Software Legacy: The 4-Step Modernization Roadmap

In many business realities, legacy software still plays a strategic role. At the same time, however, it poses obsolescence problems, resulting in high infrastructure maintenance costs, especially when compared to modern cloud-based application solutions. Today, therefore, the modernization of legacy software takes on vital importance. 

 

What is legacy software

In computer science, when we talk about legacy software, a legacy application or system, we mean all that enterprise software (management, ERP, CRM, SCM, BI) that an organization has invested in for years. Installed and maintained on servers or mainframes in the enterprise data center, legacy software is in many cases still fully functional and essential for manning core processes. However, it has the drawback of being obsolete, and may no longer be compatible with several of the latest technologies currently used. This is because it has generally been developed with outdated programming languages, or because it is characterized by a monolithic architecture: it therefore proves difficult to manage, modify, and maintain, in accordance with modern operating standards and requirements. For IT staff, legacy software becomes complicated to administer, for example, because it may be incompatible with the new version of the operating system you want to install, or because the vendor software has officially ended its support period for that product and no longer provides updates or security patches.

Legacy software, why modernize it 

There can be several reasons why a company needs to maintain legacy software: one of these is the fact that it can be verticalized software for a particular industrial sector, equipped with specialized features, and developed to meet specific business requirements, including safety and compliance with industry regulations. The challenge is therefore to evolve this legacy software, through techniques that allow it to be improved in various aspects. These include the maintainability of the software itself, as well as its ability to integrate new features to meet current business requirements.

 

Business requirements

Today, software, on the one hand, must be upgradeable quickly and frequently; on the other, it must provide scalability and performance levels appropriate to the data demands generated by modern omnichannel applications. To interact with their favorite brands, consumers use a wide variety of channels, such as mobile apps, the web, chats, or social channels. And all these interactions, being able to take place 24 hours a day, through platforms open to a global market, produce volumes of traffic that legacy software has not been designed to adequately manage. So let us see what steps it is advisable to follow in a modernization initiative.

 

1-Understanding that it’s not just about modernizing software

The first step, before starting any legacy software modernization project, is to become aware that technologically ‘rejuvenating’ software isn’t enough unless organizational processes and people’s way of working are transformed; and unless a change management strategy is also planned that allows this transformation to occur with as little disruption as possible to the daily operations of the company and its internal staff.

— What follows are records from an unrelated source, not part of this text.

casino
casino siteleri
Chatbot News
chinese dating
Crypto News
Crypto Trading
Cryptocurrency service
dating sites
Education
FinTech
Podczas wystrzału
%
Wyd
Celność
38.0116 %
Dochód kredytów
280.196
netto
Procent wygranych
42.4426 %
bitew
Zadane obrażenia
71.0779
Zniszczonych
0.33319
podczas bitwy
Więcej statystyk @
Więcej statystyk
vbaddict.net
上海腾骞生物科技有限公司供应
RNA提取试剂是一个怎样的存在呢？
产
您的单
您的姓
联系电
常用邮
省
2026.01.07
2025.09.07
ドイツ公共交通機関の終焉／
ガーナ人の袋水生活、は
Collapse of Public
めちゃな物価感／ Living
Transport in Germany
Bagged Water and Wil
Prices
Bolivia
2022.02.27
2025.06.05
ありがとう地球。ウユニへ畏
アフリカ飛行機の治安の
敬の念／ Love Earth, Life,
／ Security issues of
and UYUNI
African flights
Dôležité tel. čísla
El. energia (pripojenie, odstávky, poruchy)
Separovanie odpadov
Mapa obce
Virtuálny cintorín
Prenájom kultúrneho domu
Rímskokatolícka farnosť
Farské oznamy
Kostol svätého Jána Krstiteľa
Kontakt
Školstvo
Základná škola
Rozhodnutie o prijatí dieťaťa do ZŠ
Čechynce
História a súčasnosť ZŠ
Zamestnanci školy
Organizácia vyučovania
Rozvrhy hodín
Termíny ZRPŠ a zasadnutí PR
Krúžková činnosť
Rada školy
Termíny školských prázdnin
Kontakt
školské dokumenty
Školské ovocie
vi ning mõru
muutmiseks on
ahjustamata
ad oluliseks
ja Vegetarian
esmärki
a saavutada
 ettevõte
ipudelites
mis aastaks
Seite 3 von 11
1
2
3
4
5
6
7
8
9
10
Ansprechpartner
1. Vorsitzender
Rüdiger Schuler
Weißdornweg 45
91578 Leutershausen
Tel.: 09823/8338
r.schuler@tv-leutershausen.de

2-Evaluate the criticality of working legacy software

When it comes to deciding what needs to be modernized, it’s helpful to have as clear an overview as possible of existing legacy software and the critical processes it controls in the company. Only in this way is it possible to evaluate, given the technical debt of each application, whether it is really worth updating it, by virtue of the benefits it will be able to provide once enhanced

3-Legacy Software: Changing Architecture Can Be Cost-Effective 

Monolithic architecture is an element that typically characterizes legacy software. In this architecture, all program components (business logic, database, interface) are interdependent and integrated into a single block of code. Every change on one component is complex, because it affects the others as well. Additionally, legacy software with a monolithic architecture also has scalability issues. From this perspective, moving to a microservices-based architecture can help solve both drawbacks.

4-Migration to the cloud

Thanks to its distinctive properties, the cloud allows it to address many scalability and performance issues in IT resource delivery. However, even when you decide to migrate legacy software to the cloud, you always have to choose the most advantageous solution, which is not necessarily the one that initially presents itself as the least expensive in terms of effort and development costs. For example, the rehosting technique allows you to move monolithic legacy software to the cloud without making any changes to it, but this migration method does not allow you to fully exploit the scalability and reliability benefits that the cloud provides when an application is structured on microservices.

On the other hand, a technique like refactoring, which involves a partial or total redesign of legacy software and allows it to be broken down, even progressively, into microservices, is certainly more expensive than rehosting, but it allows you to fully benefit from all the advantages of the cloud-native paradigm.